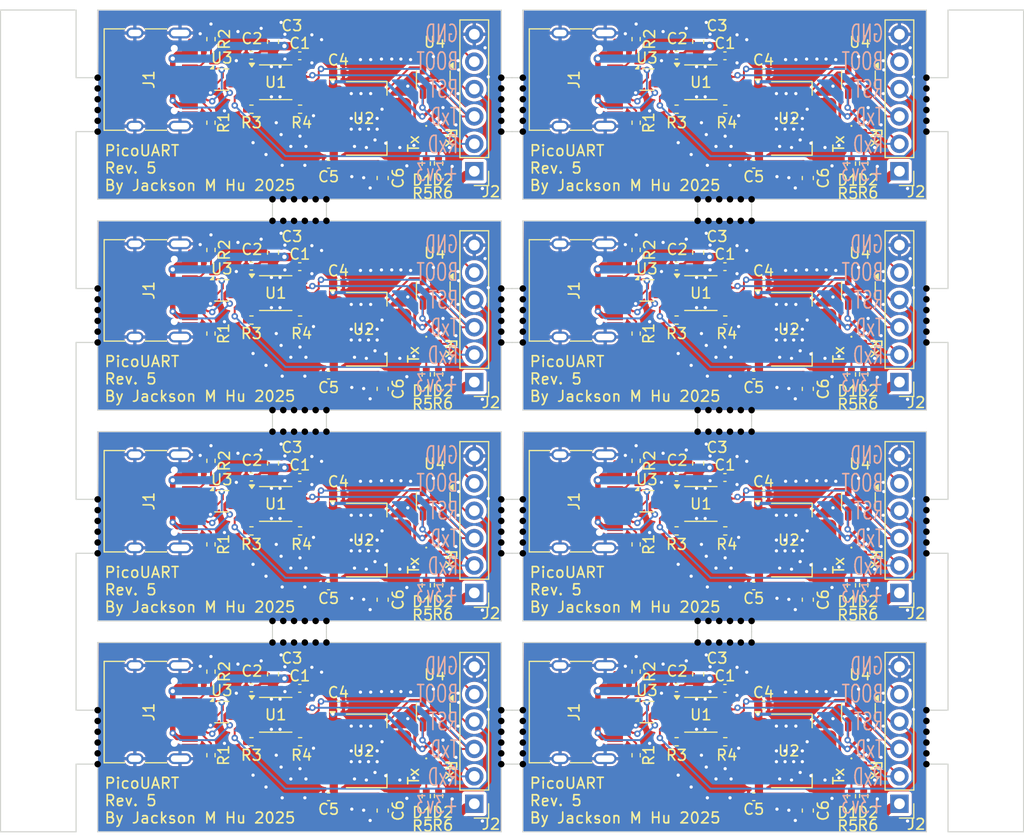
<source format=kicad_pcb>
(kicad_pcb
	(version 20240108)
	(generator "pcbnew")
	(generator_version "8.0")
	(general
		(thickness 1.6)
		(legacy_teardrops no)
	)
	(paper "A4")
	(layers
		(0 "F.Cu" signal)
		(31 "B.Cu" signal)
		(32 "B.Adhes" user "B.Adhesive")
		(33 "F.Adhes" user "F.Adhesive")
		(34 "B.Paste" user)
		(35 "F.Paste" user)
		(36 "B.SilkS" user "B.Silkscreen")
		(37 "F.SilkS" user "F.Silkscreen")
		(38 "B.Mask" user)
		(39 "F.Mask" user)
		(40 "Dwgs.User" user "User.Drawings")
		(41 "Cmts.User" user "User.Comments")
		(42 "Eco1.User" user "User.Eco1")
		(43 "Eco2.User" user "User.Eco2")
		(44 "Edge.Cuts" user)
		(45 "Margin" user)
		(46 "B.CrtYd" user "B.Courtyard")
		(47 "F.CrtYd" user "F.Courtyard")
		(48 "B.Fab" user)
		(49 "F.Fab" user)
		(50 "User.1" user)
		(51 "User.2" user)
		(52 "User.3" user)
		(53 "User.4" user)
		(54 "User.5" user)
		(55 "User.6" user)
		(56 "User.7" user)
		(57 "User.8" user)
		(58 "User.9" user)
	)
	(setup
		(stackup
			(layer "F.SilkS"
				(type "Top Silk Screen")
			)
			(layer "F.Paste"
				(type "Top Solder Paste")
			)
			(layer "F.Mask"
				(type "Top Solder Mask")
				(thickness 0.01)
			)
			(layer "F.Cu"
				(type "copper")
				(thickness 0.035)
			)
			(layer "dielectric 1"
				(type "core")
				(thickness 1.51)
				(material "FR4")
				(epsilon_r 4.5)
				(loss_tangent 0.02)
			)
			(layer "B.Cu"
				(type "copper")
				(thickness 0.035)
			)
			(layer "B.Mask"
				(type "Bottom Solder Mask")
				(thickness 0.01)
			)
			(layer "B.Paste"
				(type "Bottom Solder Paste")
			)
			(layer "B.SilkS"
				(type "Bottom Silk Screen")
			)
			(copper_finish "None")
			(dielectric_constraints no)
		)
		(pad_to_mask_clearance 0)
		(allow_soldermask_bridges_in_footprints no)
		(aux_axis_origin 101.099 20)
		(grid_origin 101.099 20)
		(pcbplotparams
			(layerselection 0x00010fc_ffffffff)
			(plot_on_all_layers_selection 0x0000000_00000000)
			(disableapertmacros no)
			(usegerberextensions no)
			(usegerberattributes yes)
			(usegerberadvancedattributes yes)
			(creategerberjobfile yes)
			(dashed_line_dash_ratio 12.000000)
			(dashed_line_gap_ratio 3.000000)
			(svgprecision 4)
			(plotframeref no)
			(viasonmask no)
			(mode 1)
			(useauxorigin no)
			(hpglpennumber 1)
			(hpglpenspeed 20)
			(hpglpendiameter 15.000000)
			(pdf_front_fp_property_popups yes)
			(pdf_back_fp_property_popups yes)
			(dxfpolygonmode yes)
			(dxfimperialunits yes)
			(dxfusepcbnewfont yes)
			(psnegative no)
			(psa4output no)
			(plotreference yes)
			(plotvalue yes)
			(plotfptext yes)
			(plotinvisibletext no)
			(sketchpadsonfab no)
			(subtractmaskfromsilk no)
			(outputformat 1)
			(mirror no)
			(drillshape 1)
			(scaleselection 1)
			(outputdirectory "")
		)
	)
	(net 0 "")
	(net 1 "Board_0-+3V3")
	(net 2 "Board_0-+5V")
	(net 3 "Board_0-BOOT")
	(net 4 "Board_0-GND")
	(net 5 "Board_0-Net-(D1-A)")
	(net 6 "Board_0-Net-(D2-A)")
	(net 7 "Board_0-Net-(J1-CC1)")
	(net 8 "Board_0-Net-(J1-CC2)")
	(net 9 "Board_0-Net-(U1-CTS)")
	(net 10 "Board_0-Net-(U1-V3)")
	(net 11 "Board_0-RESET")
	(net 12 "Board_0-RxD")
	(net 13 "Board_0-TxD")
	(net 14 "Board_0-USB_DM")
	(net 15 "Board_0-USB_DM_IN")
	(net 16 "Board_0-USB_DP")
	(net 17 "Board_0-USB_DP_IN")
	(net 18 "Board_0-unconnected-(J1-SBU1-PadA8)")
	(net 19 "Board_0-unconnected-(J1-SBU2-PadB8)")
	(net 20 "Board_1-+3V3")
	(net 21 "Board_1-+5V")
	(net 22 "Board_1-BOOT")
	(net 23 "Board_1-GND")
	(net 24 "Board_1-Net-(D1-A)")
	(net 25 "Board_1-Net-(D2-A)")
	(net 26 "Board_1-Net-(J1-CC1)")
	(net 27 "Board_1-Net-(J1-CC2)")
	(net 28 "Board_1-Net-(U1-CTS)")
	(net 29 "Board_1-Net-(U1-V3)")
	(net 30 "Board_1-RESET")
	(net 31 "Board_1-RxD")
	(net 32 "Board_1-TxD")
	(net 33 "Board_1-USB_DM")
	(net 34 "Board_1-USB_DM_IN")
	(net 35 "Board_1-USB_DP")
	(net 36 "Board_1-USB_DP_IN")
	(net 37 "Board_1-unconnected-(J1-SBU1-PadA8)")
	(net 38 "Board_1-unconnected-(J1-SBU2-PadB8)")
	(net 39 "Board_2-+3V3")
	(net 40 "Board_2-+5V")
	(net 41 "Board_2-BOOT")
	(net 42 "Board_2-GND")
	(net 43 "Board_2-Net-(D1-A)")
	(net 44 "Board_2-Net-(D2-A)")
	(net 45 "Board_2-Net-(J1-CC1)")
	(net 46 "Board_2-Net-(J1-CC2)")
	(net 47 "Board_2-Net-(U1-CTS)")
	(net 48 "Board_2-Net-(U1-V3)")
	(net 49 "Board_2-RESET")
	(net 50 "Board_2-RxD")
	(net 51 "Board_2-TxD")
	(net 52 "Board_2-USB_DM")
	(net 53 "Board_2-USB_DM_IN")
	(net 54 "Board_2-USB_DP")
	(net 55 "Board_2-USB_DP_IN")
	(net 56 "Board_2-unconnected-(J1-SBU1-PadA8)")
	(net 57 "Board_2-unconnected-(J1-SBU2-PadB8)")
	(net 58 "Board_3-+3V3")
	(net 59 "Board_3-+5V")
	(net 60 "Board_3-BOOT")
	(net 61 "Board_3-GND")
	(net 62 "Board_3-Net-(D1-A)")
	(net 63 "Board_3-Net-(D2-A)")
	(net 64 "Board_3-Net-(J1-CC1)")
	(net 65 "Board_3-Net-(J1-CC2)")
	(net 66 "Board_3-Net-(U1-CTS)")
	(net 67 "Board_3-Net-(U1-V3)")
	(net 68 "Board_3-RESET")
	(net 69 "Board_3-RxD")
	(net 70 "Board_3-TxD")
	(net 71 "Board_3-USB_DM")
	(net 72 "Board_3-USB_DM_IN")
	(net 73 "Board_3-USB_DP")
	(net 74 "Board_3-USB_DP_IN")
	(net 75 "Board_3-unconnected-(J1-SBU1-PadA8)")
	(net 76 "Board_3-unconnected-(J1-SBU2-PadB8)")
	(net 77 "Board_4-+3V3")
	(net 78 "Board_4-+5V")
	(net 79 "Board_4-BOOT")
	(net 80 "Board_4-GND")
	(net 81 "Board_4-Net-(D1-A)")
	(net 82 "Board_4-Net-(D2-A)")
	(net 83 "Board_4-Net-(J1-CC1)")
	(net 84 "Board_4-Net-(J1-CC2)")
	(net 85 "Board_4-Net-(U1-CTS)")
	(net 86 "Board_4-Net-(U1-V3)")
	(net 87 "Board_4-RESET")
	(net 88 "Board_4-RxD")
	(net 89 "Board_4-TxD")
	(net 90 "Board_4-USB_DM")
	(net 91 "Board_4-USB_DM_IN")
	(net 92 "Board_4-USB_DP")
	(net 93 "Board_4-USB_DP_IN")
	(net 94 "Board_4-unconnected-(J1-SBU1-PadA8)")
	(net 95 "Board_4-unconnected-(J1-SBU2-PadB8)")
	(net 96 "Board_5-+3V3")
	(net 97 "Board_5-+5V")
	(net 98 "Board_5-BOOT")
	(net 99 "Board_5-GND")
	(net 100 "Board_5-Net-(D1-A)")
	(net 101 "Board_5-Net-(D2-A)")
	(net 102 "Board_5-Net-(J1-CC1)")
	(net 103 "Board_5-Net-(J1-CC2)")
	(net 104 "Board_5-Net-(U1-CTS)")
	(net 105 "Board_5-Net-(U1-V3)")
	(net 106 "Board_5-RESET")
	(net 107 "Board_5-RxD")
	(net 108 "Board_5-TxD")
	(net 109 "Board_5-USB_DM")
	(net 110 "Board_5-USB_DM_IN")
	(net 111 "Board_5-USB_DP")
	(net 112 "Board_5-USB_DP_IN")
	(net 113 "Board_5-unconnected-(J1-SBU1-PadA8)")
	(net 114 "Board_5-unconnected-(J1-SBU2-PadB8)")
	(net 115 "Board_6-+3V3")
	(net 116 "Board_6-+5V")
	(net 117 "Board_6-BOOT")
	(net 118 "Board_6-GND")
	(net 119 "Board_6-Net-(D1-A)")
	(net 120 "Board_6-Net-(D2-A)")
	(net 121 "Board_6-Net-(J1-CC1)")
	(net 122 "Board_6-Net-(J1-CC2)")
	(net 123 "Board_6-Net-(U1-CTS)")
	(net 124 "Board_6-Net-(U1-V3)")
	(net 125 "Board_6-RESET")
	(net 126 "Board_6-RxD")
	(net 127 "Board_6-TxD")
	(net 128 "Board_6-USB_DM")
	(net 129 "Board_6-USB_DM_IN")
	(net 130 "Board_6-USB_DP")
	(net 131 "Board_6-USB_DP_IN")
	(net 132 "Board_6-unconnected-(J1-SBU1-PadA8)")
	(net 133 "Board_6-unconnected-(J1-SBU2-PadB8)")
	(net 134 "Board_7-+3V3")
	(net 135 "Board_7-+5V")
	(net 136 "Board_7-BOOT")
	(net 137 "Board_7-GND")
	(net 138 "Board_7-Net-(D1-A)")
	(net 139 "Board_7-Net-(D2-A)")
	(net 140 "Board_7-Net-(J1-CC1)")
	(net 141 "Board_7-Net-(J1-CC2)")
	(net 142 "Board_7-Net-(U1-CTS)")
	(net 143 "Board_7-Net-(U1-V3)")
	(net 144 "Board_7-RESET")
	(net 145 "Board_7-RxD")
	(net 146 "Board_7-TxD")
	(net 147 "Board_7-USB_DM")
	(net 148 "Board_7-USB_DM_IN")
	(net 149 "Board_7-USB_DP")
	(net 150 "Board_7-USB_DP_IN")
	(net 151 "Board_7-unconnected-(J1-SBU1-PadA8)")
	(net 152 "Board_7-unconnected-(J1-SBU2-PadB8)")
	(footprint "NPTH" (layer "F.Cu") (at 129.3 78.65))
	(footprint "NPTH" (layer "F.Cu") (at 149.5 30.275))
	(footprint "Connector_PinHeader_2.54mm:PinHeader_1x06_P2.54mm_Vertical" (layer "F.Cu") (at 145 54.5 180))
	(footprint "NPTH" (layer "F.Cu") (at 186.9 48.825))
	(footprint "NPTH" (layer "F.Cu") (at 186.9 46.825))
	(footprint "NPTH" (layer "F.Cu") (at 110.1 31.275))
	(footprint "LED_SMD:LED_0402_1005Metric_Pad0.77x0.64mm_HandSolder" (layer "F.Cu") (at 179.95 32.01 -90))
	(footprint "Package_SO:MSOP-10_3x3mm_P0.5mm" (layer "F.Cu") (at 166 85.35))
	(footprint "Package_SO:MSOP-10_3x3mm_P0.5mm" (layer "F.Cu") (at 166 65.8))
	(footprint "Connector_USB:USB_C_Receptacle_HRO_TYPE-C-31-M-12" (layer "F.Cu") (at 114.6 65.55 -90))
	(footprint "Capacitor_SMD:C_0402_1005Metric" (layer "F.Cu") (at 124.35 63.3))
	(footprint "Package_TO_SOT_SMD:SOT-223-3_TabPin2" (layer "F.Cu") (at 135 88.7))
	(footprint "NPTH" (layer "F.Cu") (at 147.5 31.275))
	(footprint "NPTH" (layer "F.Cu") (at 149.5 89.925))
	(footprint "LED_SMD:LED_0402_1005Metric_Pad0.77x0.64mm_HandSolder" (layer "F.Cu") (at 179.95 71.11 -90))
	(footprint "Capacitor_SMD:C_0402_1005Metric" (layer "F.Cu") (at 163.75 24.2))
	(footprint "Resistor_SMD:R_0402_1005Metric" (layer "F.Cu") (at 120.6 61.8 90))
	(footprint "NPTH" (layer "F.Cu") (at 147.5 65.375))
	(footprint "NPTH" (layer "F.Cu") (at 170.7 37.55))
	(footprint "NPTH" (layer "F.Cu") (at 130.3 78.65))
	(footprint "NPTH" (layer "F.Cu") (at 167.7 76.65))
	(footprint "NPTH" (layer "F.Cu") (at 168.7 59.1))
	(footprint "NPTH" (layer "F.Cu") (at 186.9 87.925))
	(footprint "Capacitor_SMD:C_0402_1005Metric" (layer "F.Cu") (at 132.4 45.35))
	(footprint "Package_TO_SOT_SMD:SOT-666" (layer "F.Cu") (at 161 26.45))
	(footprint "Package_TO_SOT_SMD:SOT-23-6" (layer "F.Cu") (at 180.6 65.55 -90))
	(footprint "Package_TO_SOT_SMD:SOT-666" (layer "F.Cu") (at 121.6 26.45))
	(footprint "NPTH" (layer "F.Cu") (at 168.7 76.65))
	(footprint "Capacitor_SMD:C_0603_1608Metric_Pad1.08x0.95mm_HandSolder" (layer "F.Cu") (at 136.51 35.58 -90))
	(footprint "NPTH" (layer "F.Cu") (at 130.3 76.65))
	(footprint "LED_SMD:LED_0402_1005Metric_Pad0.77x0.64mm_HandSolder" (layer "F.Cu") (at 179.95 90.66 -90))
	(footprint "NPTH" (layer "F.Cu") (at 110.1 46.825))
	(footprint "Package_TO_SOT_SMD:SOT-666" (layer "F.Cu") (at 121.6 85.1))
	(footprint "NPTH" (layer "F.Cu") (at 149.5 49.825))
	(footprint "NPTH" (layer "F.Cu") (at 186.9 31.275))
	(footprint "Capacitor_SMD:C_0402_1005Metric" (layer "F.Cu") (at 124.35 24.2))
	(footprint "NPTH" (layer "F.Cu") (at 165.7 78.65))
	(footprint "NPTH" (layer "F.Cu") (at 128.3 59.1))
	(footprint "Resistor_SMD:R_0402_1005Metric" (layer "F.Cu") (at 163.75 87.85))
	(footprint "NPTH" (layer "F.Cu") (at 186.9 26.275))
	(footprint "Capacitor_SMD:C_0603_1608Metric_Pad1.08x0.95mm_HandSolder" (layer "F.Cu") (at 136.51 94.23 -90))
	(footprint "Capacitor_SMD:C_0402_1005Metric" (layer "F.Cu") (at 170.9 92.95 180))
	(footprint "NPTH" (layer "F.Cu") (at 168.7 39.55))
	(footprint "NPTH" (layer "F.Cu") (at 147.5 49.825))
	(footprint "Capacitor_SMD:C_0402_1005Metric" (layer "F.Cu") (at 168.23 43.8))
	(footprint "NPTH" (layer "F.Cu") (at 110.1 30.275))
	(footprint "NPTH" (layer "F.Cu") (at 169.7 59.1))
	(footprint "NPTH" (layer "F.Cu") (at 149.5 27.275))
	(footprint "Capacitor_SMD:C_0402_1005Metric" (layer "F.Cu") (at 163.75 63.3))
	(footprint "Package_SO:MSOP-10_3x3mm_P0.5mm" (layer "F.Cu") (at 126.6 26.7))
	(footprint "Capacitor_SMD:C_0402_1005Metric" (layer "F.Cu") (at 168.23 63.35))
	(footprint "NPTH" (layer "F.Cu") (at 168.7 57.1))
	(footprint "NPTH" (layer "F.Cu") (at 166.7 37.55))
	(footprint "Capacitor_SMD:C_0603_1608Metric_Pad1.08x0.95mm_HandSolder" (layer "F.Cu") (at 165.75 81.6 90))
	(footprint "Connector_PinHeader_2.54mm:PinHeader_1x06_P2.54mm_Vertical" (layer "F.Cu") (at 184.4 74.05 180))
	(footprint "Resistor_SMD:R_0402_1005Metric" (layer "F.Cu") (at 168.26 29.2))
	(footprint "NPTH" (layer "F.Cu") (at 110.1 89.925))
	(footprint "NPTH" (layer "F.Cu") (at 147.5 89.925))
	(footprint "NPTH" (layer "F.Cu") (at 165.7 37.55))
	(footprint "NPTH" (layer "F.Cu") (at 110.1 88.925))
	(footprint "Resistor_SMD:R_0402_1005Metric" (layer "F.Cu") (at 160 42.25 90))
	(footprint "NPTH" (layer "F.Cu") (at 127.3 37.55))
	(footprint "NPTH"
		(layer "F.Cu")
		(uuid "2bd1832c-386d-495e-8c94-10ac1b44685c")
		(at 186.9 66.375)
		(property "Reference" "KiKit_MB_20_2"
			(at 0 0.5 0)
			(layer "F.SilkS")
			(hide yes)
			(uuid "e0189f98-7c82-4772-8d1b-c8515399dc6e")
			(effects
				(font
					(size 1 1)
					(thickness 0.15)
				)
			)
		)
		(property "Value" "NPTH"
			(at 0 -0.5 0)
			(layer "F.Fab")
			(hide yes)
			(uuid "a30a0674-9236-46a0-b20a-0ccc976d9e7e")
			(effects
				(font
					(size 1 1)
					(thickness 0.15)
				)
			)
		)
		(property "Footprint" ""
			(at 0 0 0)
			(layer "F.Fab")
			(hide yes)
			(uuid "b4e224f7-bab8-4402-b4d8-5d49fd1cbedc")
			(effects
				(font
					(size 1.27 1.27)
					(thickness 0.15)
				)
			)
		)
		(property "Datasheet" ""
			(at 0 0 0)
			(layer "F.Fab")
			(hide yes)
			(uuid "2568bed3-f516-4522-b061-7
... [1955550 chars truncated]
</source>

-*-*-

**Instructions to follow**
Pictures are to be left out while the lines from the beginning of the records through the line with "(hpglpenspeed 20)" are copied word for word.

**Answer to this problem**
<source format=kicad_pcb>
(kicad_pcb
	(version 20240108)
	(generator "pcbnew")
	(generator_version "8.0")
	(general
		(thickness 1.6)
		(legacy_teardrops no)
	)
	(paper "A4")
	(layers
		(0 "F.Cu" signal)
		(31 "B.Cu" signal)
		(32 "B.Adhes" user "B.Adhesive")
		(33 "F.Adhes" user "F.Adhesive")
		(34 "B.Paste" user)
		(35 "F.Paste" user)
		(36 "B.SilkS" user "B.Silkscreen")
		(37 "F.SilkS" user "F.Silkscreen")
		(38 "B.Mask" user)
		(39 "F.Mask" user)
		(40 "Dwgs.User" user "User.Drawings")
		(41 "Cmts.User" user "User.Comments")
		(42 "Eco1.User" user "User.Eco1")
		(43 "Eco2.User" user "User.Eco2")
		(44 "Edge.Cuts" user)
		(45 "Margin" user)
		(46 "B.CrtYd" user "B.Courtyard")
		(47 "F.CrtYd" user "F.Courtyard")
		(48 "B.Fab" user)
		(49 "F.Fab" user)
		(50 "User.1" user)
		(51 "User.2" user)
		(52 "User.3" user)
		(53 "User.4" user)
		(54 "User.5" user)
		(55 "User.6" user)
		(56 "User.7" user)
		(57 "User.8" user)
		(58 "User.9" user)
	)
	(setup
		(stackup
			(layer "F.SilkS"
				(type "Top Silk Screen")
			)
			(layer "F.Paste"
				(type "Top Solder Paste")
			)
			(layer "F.Mask"
				(type "Top Solder Mask")
				(thickness 0.01)
			)
			(layer "F.Cu"
				(type "copper")
				(thickness 0.035)
			)
			(layer "dielectric 1"
				(type "core")
				(thickness 1.51)
				(material "FR4")
				(epsilon_r 4.5)
				(loss_tangent 0.02)
			)
			(layer "B.Cu"
				(type "copper")
				(thickness 0.035)
			)
			(layer "B.Mask"
				(type "Bottom Solder Mask")
				(thickness 0.01)
			)
			(layer "B.Paste"
				(type "Bottom Solder Paste")
			)
			(layer "B.SilkS"
				(type "Bottom Silk Screen")
			)
			(copper_finish "None")
			(dielectric_constraints no)
		)
		(pad_to_mask_clearance 0)
		(allow_soldermask_bridges_in_footprints no)
		(aux_axis_origin 101.099 20)
		(grid_origin 101.099 20)
		(pcbplotparams
			(layerselection 0x00010fc_ffffffff)
			(plot_on_all_layers_selection 0x0000000_00000000)
			(disableapertmacros no)
			(usegerberextensions no)
			(usegerberattributes yes)
			(usegerberadvancedattributes yes)
			(creategerberjobfile yes)
			(dashed_line_dash_ratio 12.000000)
			(dashed_line_gap_ratio 3.000000)
			(svgprecision 4)
			(plotframeref no)
			(viasonmask no)
			(mode 1)
			(useauxorigin no)
			(hpglpennumber 1)
			(hpglpenspeed 20)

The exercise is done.